_CONSEGNE DELL'ESERCIZIO_
a. In base al testo sull'autolesionismo digitale, spiega in una o due frasi come mai possiamo diventare una minaccia per noi stessi.
b. Elenca tutti i sentimenti da cui, secondo il testo sull'autolesionismo digitale, gli atti di odio cercano di distrarre.

Il digital self-harm è l’autolesionismo digitale, il cyberbullismo che prevalentemente gli adolescenti praticano nei confronti di se stessi.
Ma questo bisogno di autodistruzione non è nuovo, tutta la nostra esistenza è uno scontro tra Eros e Thanatos, addirittura sacralizzato dalla nostra pratica di aderire ad una confessione religiosa.
Che poi l’odio per noi stessi si sia trasferito dalla sfera privata alla sfera digitale non c’è da meravigliarsi. I pensieri di odio che spesso si rivolgono agli altri in realtà rappresentano le cose che si temono dentro noi stessi. Gli atti di odio sono tentativi di distrarre se stessi da sentimenti come la solitudine, l’impotenza, l’ingiustizia, l’inadeguatezza e la vergogna. Può essere così che noi si divenga una minaccia a noi stessi.
Eros e Thanatos sono i portatori dei loro opposti, l’amore e la morte, la morte e la vita, così l’amore di sé può tradursi nella propria fine, mentre la propria fine nel proprio inizio.
L’intera drammaturgia della nostra vita interiore si riassume nell’essere o non essere dell’Amleto shakespeariano e, del resto, la vita dell’uomo su questa terra inizia con il mito cristiano dell’autodistruzione dell’uomo ad opera del peccato originale nel giardino dell’Eden.

_MATERIALE FORNITO_

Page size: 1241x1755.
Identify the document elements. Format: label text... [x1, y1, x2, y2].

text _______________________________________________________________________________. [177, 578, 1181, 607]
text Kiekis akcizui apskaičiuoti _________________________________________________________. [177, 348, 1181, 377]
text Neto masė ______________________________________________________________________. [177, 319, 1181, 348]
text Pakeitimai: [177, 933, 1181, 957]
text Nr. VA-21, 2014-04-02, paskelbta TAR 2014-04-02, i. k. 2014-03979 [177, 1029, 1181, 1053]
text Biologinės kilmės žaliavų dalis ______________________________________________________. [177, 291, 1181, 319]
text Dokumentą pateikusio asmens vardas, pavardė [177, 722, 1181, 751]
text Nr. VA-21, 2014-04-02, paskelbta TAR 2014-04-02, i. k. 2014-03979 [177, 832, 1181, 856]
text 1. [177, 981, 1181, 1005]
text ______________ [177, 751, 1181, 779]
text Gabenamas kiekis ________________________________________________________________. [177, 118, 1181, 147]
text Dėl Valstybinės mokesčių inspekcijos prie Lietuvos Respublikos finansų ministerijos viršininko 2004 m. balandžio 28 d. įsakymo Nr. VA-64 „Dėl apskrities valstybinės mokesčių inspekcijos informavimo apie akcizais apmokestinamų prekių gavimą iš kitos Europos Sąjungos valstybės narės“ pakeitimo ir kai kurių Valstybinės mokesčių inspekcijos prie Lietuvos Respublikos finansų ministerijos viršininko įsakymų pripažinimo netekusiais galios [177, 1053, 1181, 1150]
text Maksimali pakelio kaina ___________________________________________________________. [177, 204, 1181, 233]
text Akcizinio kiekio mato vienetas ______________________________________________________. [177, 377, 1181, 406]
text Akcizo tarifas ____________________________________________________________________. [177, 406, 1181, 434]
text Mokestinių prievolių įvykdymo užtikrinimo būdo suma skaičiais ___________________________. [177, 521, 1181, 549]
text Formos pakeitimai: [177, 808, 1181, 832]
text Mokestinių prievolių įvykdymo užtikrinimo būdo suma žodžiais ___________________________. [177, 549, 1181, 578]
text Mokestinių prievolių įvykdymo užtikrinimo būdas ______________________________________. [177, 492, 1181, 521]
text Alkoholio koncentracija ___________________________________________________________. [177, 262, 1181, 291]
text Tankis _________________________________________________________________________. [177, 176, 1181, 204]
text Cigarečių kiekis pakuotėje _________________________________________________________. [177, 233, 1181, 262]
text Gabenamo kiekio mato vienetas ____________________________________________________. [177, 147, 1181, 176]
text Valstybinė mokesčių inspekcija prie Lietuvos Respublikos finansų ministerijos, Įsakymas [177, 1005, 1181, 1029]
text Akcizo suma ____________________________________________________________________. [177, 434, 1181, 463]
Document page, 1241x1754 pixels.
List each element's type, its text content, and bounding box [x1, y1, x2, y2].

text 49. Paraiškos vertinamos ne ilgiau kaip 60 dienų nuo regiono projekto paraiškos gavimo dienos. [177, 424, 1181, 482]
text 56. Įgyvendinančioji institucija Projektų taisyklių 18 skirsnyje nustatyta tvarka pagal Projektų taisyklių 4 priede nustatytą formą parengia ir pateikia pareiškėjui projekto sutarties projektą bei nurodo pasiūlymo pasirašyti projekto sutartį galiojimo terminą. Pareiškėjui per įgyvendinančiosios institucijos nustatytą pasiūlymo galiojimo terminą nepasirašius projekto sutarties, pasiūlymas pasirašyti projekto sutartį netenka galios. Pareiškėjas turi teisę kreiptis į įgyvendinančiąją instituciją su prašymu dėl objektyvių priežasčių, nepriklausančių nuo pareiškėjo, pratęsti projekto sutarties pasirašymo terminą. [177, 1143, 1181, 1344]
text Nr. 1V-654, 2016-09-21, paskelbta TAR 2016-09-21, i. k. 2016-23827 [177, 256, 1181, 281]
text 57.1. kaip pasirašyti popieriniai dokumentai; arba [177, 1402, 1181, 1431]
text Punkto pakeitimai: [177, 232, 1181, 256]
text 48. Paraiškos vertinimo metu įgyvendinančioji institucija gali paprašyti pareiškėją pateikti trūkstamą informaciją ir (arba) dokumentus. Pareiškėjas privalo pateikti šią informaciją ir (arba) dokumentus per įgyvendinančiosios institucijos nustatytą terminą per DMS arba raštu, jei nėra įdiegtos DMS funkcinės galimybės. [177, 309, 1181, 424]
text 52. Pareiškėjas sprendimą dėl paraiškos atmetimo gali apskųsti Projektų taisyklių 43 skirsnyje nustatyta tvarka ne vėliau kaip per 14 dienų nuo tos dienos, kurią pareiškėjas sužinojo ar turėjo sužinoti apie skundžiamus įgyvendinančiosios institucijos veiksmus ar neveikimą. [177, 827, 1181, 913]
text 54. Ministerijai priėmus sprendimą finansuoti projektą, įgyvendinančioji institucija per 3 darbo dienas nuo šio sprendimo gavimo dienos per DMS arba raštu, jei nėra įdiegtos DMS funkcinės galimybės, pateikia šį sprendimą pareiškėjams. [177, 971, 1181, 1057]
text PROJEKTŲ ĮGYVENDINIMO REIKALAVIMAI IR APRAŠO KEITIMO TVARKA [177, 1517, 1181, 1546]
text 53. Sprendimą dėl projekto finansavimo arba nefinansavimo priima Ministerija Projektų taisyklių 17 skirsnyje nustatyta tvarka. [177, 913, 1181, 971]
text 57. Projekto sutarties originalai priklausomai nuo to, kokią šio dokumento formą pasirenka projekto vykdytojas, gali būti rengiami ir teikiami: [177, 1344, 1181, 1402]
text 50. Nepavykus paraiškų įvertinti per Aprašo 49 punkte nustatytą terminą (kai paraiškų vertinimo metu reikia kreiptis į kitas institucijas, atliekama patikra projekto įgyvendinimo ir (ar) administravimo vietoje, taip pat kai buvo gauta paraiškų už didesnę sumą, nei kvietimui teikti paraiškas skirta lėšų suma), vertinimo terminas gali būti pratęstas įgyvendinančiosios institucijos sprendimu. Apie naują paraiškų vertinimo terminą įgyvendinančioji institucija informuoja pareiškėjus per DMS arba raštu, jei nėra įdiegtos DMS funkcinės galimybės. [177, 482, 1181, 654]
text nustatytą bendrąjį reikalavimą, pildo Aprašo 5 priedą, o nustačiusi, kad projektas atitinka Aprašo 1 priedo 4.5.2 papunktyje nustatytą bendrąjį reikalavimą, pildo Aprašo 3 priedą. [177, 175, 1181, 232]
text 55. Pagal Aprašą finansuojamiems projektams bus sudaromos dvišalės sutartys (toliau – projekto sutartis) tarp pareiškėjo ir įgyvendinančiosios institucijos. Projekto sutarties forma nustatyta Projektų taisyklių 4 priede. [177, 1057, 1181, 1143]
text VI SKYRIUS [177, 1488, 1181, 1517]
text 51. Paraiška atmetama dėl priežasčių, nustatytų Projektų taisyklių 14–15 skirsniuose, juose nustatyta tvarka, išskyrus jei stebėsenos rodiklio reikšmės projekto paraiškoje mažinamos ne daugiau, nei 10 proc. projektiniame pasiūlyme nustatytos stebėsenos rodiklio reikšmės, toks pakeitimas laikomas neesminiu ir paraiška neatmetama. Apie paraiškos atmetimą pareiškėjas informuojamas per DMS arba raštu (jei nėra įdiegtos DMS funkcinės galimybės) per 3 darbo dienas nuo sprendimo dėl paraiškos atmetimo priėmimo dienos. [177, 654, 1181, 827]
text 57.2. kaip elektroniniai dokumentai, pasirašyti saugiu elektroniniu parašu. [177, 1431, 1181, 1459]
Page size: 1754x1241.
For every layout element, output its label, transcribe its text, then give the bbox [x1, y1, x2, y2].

_RISPOSTE IN ORDINE_
a. I pensieri di odio rivolti agli altri rappresentano in realtà ciò che temiamo dentro di noi. Gli atti di odio sono tentativi di distrarci da sentimenti come la solitudine, l'impotenza, l'ingiustizia, l'inadeguatezza e la vergogna, e così possiamo diventare una minaccia a noi stessi.

b.
- la solitudine
- l'impotenza
- l'ingiustizia
- l'inadeguatezza
- la vergogna